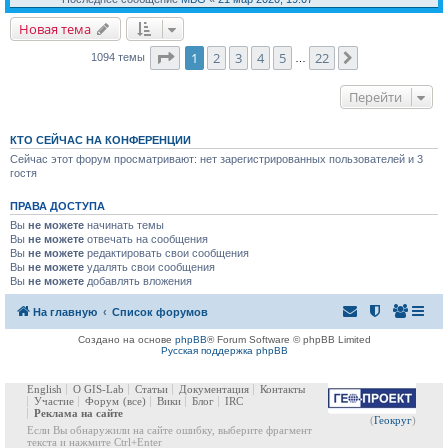
Новая тема
Страница
1
из
22
1
2
3
4
5
22
След.
1094 темы
…
Перейти
КТО СЕЙЧАС НА КОНФЕРЕНЦИИ
Сейчас этот форум просматривают: нет зарегистрированных пользователей и 3
гостя
ПРАВА ДОСТУПА
Вы
не можете
начинать темы
Вы
не можете
отвечать на сообщения
Вы
не можете
редактировать свои сообщения
Вы
не можете
удалять свои сообщения
Вы
не можете
добавлять вложения
На главную
Список форумов
Создано на основе
phpBB
® Forum Software © phpBB Limited
Русская поддержка phpBB
English
О GIS-Lab
Статьи
Документация
Контакты
Участие
Форум
(все)
Вики
Блог
IRC
Реклама на сайте
(
Геокруг
)
Если Вы обнаружили на сайте ошибку, выберите фрагмент
текста и нажмите Ctrl+Enter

What you will do ▸ Look for the line with "Список форумов" in the listing above. Print it and each later line exactly, ending with the last line.

Task result ▸
Список форумов
Создано на основе
phpBB
® Forum Software © phpBB Limited
Русская поддержка phpBB
English
О GIS-Lab
Статьи
Документация
Контакты
Участие
Форум
(все)
Вики
Блог
IRC
Реклама на сайте
(
Геокруг
)
Если Вы обнаружили на сайте ошибку, выберите фрагмент
текста и нажмите Ctrl+Enter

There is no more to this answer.